New Insights Into the Pathogenesis of Alzheimer's Disease

Abstract

Alzheimer's disease (AD), a common neurodegenerative disease in the elderly and the most prevalent cause of dementia, is characterized by progressive cognitive impairment. The prevalence of AD continues to increase worldwide, becoming a great healthcare challenge of the twenty-first century. In the more than 110 years since AD was discovered, many related pathogenic mechanisms have been proposed, and the most recognized hypotheses are the amyloid and tau hypotheses. However, almost all clinical trials targeting these mechanisms have not identified any effective methods to treat AD. Scientists are gradually moving away from the simple assumption, as proposed in the original amyloid hypothesis, to new theories of pathogenesis, including gamma oscillations, prion transmission, cerebral vasoconstriction, growth hormone secretagogue receptor 1α (GHSR1α)-mediated mechanism, and infection. To place these findings in context, we first reviewed the neuropathology of AD and further discussed new insights in the pathogenesis of AD.

Keywords: Alzheimer's disease; amyloid; gamma rhythm; ghrelin; infection; pericytes; prions; tauopathies.

Figure 1

Schematic diagram of the progressive cleavages of the amyloid beta (Aβ) precursor protein (APP) transmembrane domain. Aβ peptide is generated from APP processing via the amyloidogenic pathway (B). (A,C) are non-amyloidogenic pathological pathway under physiological conditions.

Figure 2

A series of studies from Li-Huei Tsai indicating that gamma stimulations ameliorate pathology and cognitive impairment in Alzheimer's disease (AD). (A) Gamma induced by optogenetic stimuli reduced amyloid beta (Aβ) production in CA1, increased number and cell body diameter of microglia, and reduced the process length of microglia compared with the control group, indicating an engulfing state of microglia. The percentage of microglia co-localized with Aβ in the cell body increased, suggesting that gamma stimulation triggers microglia to increase Aβ uptake. (B) Gamma induced by light flicker reduces Aβ levels and plaque load in the visual cortex (VC). Microglia changes similar to (A), except that the number does not change. (C) In 5xFAD mice, 40-Hz auditory stimulation improves memory performance and reduces amyloid load and tau phosphorylation and seeding in the auditory cortex (AC) and hippocampus.

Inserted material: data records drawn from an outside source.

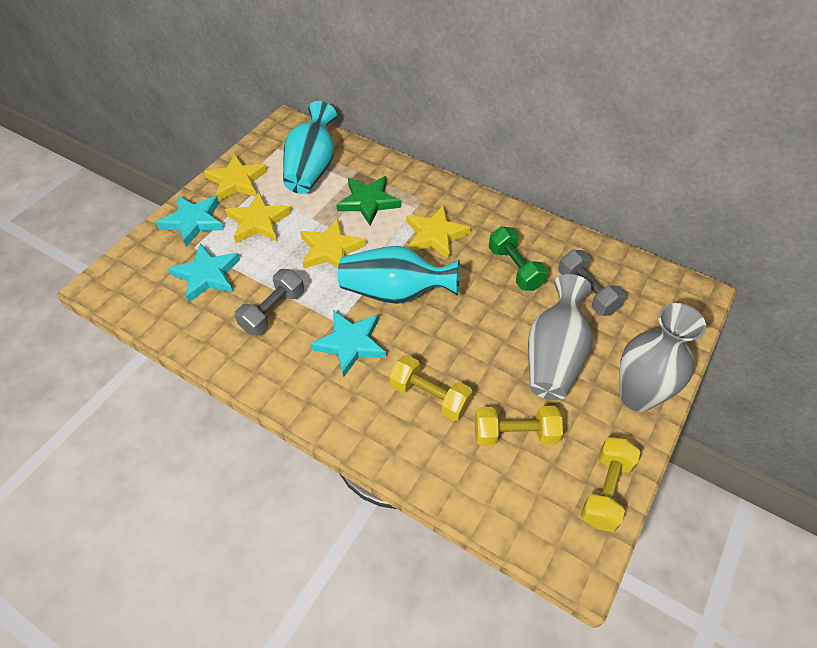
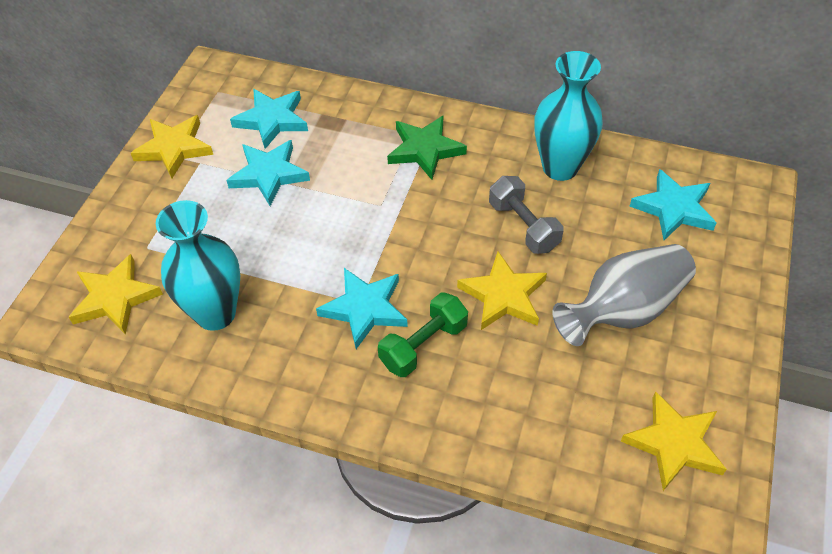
grey dumbbell: 2 -> 1
grey vase: 2 -> 1
turquoise star: 3 -> 4
yellow dumbbell: 3 -> 0

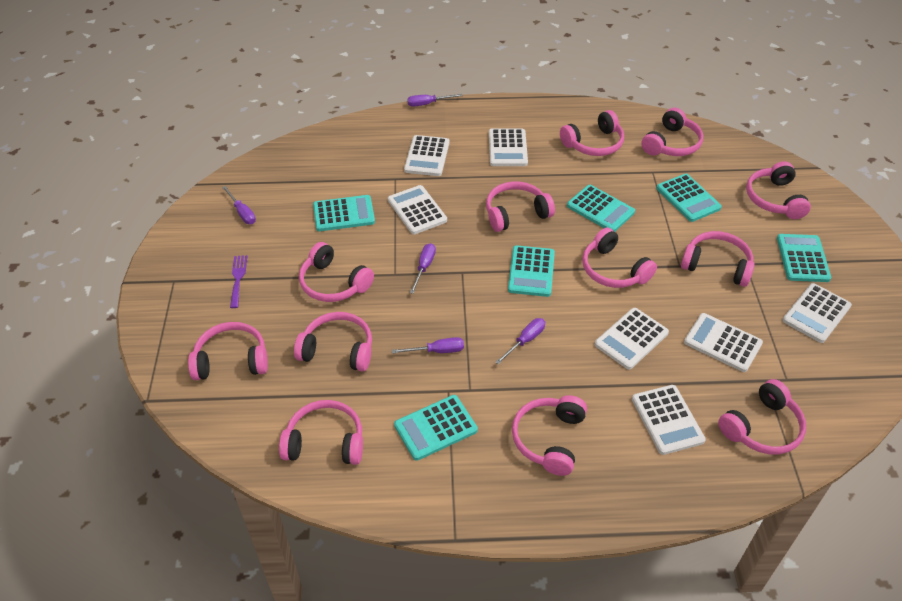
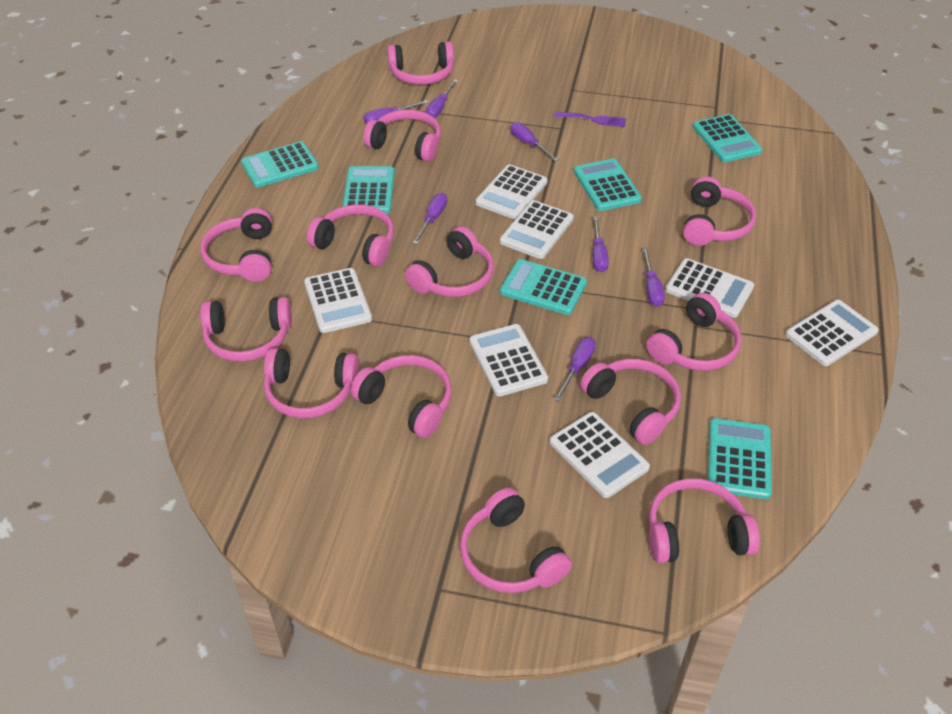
pink headphones: 12 -> 13
purple screwdriver: 5 -> 7

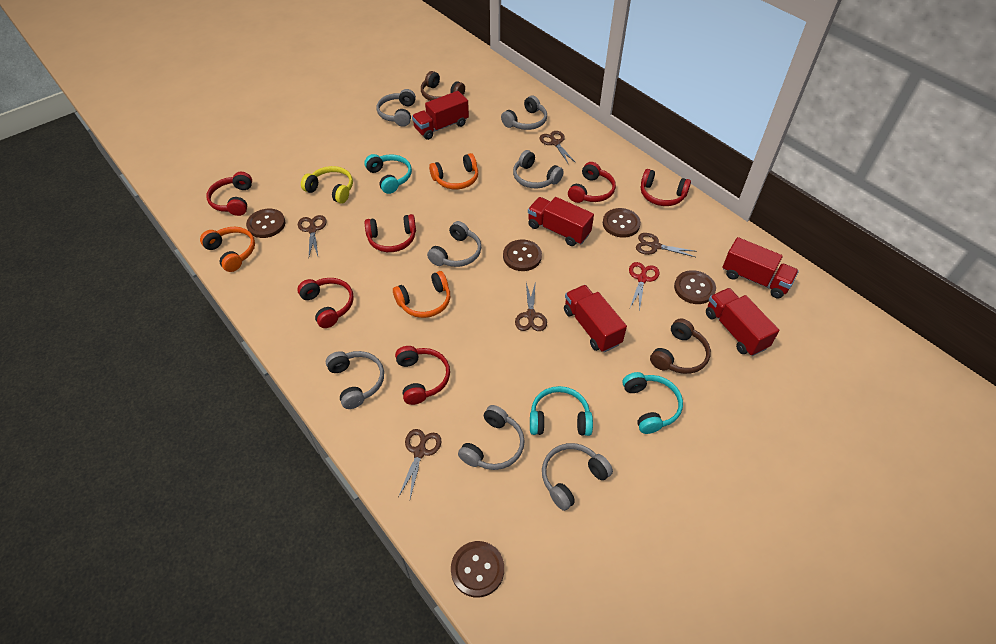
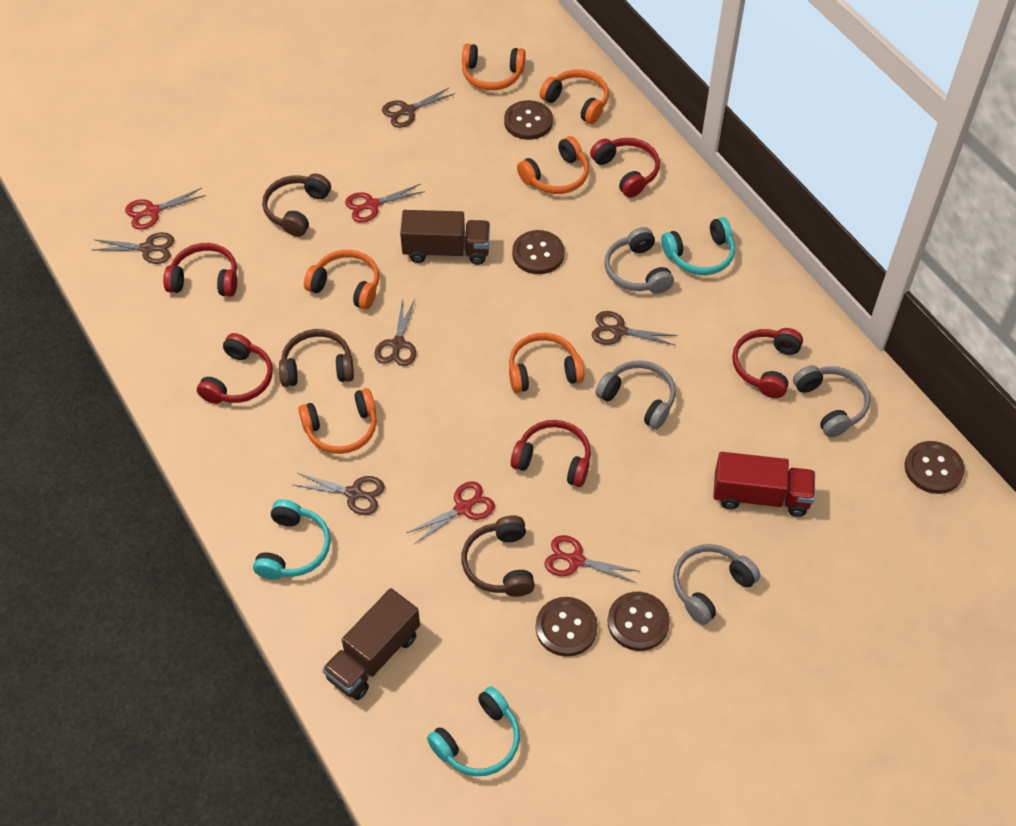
brown headphones: 2 -> 3
brown truck: 0 -> 2
grey headphones: 7 -> 4
orange headphones: 3 -> 6
red headphones: 6 -> 5
red scissors: 1 -> 4
red truck: 5 -> 1
yellow headphones: 1 -> 0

The changes of microglia similar to (A) and the number of astrocytes increased. Furthermore, blood vessel diameter increased. (D) Combined auditory and visual stimulation induces a clustering phenotype response by microglia and reduces amyloid load across broad cortical regions.

Figure 3

Pathways regulating growth hormone secretagogue receptor 1α (GHSR1α)/dopamine receptor D1 (DRD1) interaction by amyloid beta (Aβ) in the hippocampus of patients with Alzheimer's disease (AD). Aβ binds directly to GHSR1α and inhibits the activation of GHSR1α and prevented GHSR1α/DRD1 heterodimerization, resulting in synaptic plasticity damage and memory loss. In a mouse model of AD, simultaneous use of the selective GHSR1α agonist MK0677 and the selective DRD1 agonist SKF81297 rescued GHSR1α function from Aβ inhibition, thereby reducing hippocampal synaptic damage and improving spatial memory.

Figure 4

Pathways regulating contractile process of a pericyte around a capillary in the brain. Amyloid beta (Aβ) generates reactive oxygen species (ROS) (via NOX4), which evoke the release of endothelin (ET)-1, which can activate contraction by binding to ETA. These lead to the release of Ca2⁺, which evokes contraction of pericytes and brain capillaries, which leads to a decrease of the glucose and oxygen supply to the brain tissue. This pathway can be inhibited by blocking NOX4 with GKT137831 (GKT), blocking ETA receptors with BQ-123, and blocking the ET-evoked contraction by C-type natriuretic peptide (CNP).

Figure 5

Porphyromonas gingivalis in Alzheimer's disease brains. Porphyromonas gingivalis were identified in the brain of Alzheimer's disease patients and relate to Aβ, tau, and APOE by gingipains. (A) Loss of biological function of Aβ as an antimicrobial peptide after APP mutation may lead to further infections. The infection with P. gingivalis results in brain infection of mice and induction of A1-42, which is toxic to host cells. (B) Gingipain proteolysis cause direct damage or activation of procaspase-3 (which can be cleaved to activate caspase-3), resulting in Tau phosphorylation and tau cleavage change. (C) APOE4 may be more vulnerable to gingipain cracking, producing neurotoxic APOE fragments and resulting in decreased innate immune function.